Detecting exposed items in computer -based testing
More and more testing programs are transferring from traditional paper and pencil to computer-based administrations. Common practice in computer-based testing is that test items are utilized repeatedly in a short time period to support large volumes of examinees, which makes disclosed items a concern to the validity and fairness of test scores. Most current research is focused on controlling item exposure rates, which minimizes the probability that some items are over used, but there is no common understanding about issues such as how long an item pool should be used, what the pool size should be, and what exposure rates are acceptable.
A different approach to addressing overexposure of test items is to focus on generation and investigation of item statistics that reveal whether test items are known to examinees prior to their seeing the tests. A method was proposed in this study to detect disclosed items by monitoring the moving averages of some common item statistics.

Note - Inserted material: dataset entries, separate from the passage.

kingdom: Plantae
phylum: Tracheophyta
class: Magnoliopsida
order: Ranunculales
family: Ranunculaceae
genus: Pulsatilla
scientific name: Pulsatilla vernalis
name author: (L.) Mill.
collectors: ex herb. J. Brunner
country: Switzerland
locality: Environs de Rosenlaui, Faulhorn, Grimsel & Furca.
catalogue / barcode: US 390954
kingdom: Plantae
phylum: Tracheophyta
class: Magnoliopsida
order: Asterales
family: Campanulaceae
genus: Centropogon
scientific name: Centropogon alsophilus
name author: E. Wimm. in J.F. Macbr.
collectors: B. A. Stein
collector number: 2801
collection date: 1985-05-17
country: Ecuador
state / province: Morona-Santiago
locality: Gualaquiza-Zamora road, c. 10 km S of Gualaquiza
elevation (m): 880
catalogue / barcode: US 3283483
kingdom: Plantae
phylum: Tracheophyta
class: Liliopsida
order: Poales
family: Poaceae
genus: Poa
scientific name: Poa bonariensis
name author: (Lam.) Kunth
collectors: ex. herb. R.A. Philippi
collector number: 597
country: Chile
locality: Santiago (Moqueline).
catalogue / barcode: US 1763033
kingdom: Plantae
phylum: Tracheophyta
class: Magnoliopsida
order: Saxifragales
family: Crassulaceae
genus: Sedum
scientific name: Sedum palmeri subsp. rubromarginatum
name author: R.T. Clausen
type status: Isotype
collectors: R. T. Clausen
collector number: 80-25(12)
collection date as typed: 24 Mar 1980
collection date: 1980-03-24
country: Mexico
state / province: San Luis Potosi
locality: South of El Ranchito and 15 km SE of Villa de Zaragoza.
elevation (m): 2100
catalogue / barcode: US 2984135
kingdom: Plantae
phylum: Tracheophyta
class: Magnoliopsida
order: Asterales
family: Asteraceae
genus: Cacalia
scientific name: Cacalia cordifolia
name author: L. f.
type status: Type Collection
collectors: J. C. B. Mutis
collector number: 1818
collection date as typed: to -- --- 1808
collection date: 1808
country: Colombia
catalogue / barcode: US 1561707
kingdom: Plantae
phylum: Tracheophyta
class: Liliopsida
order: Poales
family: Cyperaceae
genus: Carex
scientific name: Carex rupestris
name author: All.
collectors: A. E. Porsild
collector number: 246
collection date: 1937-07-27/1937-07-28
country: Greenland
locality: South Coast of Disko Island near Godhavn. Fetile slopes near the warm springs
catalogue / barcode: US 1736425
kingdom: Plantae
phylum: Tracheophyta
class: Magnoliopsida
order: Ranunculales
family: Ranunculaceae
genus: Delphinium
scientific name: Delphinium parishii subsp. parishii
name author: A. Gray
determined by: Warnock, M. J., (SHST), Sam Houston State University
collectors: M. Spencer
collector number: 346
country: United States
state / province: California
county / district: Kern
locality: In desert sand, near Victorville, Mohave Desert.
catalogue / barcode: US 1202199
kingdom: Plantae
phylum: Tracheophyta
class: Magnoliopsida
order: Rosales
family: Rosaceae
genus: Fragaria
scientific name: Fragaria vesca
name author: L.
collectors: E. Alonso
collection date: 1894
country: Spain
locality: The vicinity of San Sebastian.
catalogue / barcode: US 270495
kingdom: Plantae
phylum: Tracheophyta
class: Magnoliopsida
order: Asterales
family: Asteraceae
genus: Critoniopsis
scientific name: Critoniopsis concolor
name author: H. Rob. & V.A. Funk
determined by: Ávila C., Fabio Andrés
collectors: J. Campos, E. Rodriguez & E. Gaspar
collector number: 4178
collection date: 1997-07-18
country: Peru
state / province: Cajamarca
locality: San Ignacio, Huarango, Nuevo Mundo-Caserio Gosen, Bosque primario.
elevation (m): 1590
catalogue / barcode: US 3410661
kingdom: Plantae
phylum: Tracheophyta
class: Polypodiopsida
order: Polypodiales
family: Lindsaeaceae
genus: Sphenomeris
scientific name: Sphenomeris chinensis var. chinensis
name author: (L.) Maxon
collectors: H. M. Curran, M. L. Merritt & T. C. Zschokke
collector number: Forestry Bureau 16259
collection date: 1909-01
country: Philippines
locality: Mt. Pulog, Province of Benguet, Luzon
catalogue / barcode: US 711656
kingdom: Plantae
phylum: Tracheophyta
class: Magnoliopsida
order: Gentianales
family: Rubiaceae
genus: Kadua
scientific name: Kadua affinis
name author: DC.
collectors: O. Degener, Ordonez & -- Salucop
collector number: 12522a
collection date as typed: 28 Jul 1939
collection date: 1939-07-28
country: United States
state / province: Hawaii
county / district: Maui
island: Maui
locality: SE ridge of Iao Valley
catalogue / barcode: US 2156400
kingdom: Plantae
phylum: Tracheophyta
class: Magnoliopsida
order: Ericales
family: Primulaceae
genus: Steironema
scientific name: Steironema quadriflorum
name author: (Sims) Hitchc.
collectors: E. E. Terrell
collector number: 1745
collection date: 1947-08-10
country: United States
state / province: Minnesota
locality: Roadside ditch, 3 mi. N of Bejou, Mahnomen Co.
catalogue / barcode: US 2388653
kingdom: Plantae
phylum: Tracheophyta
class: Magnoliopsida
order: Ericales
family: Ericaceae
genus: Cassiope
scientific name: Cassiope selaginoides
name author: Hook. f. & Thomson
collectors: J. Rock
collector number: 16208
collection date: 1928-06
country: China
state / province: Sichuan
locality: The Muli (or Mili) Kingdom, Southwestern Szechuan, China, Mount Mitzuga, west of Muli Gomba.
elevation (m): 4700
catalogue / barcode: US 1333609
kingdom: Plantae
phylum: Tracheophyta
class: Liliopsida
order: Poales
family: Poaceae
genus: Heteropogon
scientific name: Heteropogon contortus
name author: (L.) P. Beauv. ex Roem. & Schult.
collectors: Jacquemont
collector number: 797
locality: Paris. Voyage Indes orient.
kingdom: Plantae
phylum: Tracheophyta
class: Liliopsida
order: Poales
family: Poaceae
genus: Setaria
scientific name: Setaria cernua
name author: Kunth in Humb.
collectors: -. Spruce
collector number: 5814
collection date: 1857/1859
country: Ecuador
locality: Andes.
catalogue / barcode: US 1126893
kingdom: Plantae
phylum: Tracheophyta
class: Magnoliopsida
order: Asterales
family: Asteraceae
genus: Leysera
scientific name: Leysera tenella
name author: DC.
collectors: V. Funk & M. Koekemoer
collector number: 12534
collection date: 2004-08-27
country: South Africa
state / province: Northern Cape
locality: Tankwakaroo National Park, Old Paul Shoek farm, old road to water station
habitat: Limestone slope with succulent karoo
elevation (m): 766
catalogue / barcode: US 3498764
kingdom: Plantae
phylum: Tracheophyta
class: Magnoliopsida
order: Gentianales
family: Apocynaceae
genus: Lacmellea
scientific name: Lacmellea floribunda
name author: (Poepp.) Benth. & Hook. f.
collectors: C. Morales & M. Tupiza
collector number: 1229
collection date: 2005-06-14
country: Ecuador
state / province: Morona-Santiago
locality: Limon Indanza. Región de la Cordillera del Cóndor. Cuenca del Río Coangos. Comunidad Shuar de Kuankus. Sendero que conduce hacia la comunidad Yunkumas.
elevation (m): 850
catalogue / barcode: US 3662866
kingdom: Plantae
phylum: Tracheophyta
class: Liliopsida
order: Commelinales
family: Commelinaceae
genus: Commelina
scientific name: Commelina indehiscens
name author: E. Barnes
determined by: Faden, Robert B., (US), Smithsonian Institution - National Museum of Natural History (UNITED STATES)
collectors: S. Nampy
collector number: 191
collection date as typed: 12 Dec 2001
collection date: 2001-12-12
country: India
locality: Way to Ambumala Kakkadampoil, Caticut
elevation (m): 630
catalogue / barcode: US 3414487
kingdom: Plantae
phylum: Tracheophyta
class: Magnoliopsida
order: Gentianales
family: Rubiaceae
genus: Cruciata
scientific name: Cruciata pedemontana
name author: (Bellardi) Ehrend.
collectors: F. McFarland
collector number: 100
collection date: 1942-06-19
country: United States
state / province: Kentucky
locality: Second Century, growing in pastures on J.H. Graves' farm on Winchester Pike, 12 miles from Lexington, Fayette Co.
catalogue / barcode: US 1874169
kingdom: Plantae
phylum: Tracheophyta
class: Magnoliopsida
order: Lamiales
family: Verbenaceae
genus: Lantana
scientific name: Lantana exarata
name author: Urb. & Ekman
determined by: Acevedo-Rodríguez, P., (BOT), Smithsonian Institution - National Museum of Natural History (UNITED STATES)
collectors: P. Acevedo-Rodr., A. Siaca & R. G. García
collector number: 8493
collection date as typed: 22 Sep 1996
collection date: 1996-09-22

Three simulation studies were conducted to investigate and evaluate the usefulness of the method. The statistics investigated included classical item difficulty, IRT-based item raw residuals, and three kinds of IRT-based standardized item residuals. The detection statistic used in study 1 was the classical item difficulty statistic. Study 2 investigated classical item difficulty, IRT-based item residuals and the best known of the IRT-based standardized residuals. Study 3 investigated three different types of standardizations of residuals. Other variables in the simulations included window sizes, item characteristics, ability distributions, and the extent of item disclosure. Empirical type I error and power of the method were computed for different situations. The results showed that, with reasonable window sizes (about 200 examinees), the IRT-based statistics under a wide variety of conditions produced the most promising results and seem ready for immediate implementation. Difficult and discriminating items were the easiest to spot when they had been exposed and it is the most discriminating items that contribute most to proficiency estimation with multi-parameter IRT models. Therefore, early detection of these items is especially important. The applicability of the approach to large scale testing programs was also addressed.